In my props.conf file, I've added this section to do the replace.
[host::...*]
SEDCMD-GDPR-anonymize-firstname = s/\"FirstName\"[=:].*\".*?\"/"FirstName":"######"/g
These are JSON messages, so I have Splunk looking for the "FirstName":"Billy", and want it to replace whatever it finds between the double-quotes with the pound signs, which it does.
Here's a sample message that I want to anonymize:
"Beneficiary_LocalID":"TZ056500190","FirstName":"Billy","Location":"Tanzania"
Desired result:
"Beneficiary_LocalID":"TZ056500190","FirstName":"######","Location":"Tanzania"
Actual result:
"Beneficiary_LocalID":"TZ056500190","FirstName":"######"
Do I have something wrong in my regex statement that is causing the rest of the event to be included in the replacement? Any help would be greatly appreciated.
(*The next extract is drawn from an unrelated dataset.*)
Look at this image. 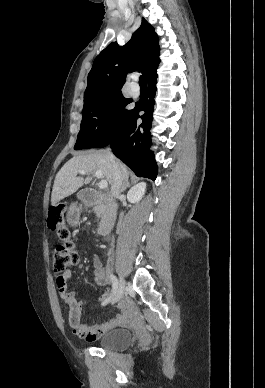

Your regex is a little too greedy. Try
"FirstName"[=:]"[^"]+"
This is using something called a "negated character class".
Is this still a valid fix? I've tried something very similar and it didn't work for me. Please see below:
rex mode=sed "s/\"name":\s\"[^\"]+\"/"name":"###############"/g"
Your regex is a little too greedy. Try
"FirstName"[=:]"[^"]+"
This is using something called a "negated character class".
That appears to have fixed it. I'm still learning regex. Could you give a brief explanation as to what your version is doing compared to what I had?
My version is saying "anything that isn't a quote character, repeated one or more times". Once it hits that first quote, the match stops, and then we add another quote to match it. This is stricter than the other version, which would keep capturing until it hit the final quote. HTH!
Awesome! Thanks for the explanation!